▸ Opdracht: In het documentfragment over het onderwater-schoepenrad: naar wat voor mechanisme wordt de opgevangen energie via de rotoras overgebracht?

▸ Documentfragment:
★ ★ ★ ★

De uivinding heeft betrekking op een onderwater-schoepenrad, dat een gestel bevat en een daarin gemonteerde rotor, welke rotor een in het gestel gelegerde rotoras bevat, een aantal axiaal naast elkaar gelegen rotorelementen die elk ten minste één schoep bevatten die een hoofschoepvlak bepaalt dat zich door de rotoras uitstrekt en die is gevormd door ten minste één drager die vast is op de rotoras, ten minste één blad dat ten opzichte van de drager scharnierend is om een scharnierasje dat evenwijdig is aan de rotoras en een aanslag voor het blad die vast is op de drager en nagenoeg in het hoofschoepvlak ligt, waarbij op de einden van de rotor en tussen naburige rotorelementen, schotten zijn gelegen die vast zijn ten opzichte van het gestel, dwars op de rotoras zijn gericht en zich ten minste over een groot gedeelte uitstrekken van de helft van de rotor waar de schoepen werkzaam zijn, dit wil zeggen waar het blad van deze schoepen de stand inneemt waarbij het tegen de aanslag aansluit.
Een dergelijk schoepenrad is bestemd om volledig onder water in een stroming te worden geplaatst, met de rotoras dwars op de stromingsrichting. Via de rotoras wordt de opgevangen energie overgebracht naar een energie-transformerend mechanisme, bijvoorbeeld een alternator of dynamo. De schotten leiden het water naar de rotorelementen en vermijden dat de stroming door een rotorelement wordt beïnvloed door het naburige rotorelement.
Een dergelijk onderwater-schoepenrad is beschreven in BE-A-900.281 ten name van de aanvrager. Het gestel is gevormd door twee steunen die een vaste as dragen waarrond de holle rotoras gelagerd is. De steunen zijn van voeten voorzien waarmee ze op de bodem rusten. De schotten zijn metalen platen die de vorm van een halve cirkel bezitten, zich uitsluitend over de bovenste helft van de rotor uitstrekken en bovenaan bevestigd zijn aan een brug die tussen de steunen is gemonteerd.

★ ★ ★ ★

▸ Gegevensrecords:
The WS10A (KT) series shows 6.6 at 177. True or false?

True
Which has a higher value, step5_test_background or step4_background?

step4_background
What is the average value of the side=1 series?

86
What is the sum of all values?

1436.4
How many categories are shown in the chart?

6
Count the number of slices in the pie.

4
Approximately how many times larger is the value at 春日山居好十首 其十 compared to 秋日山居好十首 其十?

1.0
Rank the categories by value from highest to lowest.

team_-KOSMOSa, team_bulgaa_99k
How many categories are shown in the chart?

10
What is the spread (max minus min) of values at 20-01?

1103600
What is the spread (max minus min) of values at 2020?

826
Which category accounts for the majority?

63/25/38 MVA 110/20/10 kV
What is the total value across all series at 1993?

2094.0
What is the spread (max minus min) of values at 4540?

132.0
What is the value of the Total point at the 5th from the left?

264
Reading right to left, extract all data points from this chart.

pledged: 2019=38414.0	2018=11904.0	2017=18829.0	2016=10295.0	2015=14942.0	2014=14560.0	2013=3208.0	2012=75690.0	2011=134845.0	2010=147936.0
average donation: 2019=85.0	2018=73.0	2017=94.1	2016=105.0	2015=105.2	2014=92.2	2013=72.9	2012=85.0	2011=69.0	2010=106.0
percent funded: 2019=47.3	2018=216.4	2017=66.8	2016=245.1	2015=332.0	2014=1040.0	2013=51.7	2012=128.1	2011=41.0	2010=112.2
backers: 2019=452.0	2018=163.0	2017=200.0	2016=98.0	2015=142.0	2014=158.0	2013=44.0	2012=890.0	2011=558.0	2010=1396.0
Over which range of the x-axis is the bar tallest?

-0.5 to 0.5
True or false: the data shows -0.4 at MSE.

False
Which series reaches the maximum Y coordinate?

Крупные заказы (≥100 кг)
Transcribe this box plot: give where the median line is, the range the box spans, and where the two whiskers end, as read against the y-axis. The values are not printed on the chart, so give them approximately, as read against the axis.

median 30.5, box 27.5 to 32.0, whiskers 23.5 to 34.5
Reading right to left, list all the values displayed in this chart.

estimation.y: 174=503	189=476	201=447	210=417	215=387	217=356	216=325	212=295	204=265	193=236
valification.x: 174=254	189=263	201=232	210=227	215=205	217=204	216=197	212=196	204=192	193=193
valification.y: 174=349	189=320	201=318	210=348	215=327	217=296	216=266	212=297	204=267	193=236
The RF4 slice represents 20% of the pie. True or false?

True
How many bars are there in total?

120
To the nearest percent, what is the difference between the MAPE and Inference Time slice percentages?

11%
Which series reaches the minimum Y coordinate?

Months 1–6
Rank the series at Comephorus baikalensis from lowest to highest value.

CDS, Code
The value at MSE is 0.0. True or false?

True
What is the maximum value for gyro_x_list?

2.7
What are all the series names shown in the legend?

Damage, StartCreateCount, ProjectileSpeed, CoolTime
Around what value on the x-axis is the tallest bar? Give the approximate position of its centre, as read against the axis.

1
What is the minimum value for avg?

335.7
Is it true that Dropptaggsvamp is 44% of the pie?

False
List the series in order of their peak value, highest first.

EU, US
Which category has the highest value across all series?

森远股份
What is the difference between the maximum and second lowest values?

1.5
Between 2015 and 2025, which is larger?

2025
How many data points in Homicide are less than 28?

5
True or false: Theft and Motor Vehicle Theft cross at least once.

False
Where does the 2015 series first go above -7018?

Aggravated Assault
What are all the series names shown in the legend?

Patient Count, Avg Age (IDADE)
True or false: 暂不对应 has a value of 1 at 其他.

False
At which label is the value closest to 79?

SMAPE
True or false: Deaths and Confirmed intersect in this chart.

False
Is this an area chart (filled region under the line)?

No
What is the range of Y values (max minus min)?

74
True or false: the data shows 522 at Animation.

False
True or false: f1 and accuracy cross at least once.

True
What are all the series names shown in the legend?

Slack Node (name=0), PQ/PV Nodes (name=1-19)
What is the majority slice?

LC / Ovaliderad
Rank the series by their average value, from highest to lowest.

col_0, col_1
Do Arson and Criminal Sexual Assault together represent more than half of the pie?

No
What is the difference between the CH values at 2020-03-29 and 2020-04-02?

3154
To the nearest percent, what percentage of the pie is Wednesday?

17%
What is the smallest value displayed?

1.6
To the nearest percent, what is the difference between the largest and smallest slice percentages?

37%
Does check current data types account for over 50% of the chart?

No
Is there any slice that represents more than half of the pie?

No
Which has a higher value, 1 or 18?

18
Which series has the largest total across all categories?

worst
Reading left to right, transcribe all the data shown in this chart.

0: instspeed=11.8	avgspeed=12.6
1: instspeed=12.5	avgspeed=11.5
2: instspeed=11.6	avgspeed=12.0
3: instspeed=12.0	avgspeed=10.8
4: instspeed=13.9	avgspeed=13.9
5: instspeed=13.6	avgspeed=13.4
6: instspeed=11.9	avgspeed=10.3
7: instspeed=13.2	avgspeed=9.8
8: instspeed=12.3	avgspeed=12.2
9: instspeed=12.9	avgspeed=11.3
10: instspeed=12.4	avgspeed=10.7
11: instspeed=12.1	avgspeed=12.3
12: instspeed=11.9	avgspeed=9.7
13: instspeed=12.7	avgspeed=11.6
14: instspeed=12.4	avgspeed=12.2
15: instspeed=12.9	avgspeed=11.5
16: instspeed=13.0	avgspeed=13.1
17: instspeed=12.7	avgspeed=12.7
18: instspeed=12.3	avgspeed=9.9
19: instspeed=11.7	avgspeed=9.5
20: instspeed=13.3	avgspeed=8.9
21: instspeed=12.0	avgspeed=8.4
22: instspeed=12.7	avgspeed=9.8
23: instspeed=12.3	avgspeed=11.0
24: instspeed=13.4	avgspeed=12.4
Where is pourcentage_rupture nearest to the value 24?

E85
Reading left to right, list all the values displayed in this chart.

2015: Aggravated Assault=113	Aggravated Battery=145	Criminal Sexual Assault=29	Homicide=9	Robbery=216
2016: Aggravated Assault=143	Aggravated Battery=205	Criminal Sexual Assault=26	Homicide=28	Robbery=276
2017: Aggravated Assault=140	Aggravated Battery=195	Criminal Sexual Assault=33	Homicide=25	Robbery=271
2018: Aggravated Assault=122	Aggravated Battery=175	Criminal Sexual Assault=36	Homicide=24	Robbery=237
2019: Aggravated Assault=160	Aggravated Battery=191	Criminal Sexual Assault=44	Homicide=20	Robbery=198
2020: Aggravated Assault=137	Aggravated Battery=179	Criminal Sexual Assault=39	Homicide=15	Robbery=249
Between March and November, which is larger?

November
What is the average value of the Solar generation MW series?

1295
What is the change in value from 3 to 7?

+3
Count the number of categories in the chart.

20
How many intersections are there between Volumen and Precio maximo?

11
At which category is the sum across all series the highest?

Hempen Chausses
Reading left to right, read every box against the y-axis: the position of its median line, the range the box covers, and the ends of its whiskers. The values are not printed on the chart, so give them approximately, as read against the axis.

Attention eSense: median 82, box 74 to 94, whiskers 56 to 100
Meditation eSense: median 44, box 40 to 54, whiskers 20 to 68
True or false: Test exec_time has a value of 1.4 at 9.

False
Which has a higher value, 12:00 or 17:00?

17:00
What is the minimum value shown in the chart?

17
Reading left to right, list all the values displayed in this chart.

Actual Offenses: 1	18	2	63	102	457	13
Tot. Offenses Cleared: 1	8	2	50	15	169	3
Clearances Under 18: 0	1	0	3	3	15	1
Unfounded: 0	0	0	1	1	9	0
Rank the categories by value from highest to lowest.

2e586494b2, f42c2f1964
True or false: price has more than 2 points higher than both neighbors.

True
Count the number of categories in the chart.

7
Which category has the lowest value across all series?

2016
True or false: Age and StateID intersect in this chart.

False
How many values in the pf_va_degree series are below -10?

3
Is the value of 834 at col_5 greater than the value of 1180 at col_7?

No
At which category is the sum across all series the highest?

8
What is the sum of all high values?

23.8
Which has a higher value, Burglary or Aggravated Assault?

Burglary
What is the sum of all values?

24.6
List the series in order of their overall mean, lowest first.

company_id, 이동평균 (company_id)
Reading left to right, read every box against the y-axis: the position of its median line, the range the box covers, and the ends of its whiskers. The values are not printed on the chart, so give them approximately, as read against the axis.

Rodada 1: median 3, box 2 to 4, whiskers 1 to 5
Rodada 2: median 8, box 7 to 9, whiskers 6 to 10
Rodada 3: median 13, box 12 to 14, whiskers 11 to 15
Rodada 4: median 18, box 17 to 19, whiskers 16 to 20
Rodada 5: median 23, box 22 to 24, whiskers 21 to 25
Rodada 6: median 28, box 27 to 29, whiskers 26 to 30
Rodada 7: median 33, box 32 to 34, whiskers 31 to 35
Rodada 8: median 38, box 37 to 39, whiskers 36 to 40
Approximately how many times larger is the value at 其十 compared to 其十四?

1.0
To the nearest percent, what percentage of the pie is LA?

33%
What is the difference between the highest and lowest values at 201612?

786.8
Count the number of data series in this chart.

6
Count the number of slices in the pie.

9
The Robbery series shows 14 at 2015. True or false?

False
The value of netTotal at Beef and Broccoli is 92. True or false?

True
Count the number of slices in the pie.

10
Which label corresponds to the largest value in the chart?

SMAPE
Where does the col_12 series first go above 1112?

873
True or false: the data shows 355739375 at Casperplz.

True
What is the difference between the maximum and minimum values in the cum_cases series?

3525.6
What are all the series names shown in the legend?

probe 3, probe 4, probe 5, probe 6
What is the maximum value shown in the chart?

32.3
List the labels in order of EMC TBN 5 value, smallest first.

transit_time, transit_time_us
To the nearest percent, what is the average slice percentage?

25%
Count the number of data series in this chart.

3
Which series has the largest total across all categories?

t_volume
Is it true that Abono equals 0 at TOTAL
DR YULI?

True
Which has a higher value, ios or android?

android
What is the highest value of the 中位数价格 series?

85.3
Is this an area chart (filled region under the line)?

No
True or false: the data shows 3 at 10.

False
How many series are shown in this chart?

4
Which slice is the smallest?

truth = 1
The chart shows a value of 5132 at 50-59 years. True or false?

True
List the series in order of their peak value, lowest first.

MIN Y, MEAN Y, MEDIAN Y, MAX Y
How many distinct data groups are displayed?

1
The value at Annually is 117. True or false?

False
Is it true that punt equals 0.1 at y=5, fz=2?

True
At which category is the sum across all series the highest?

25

★ ★ ★ ★

▸ Antwoord oefening: Naar een energie-transformerend mechanisme, bijvoorbeeld een alternator of dynamo.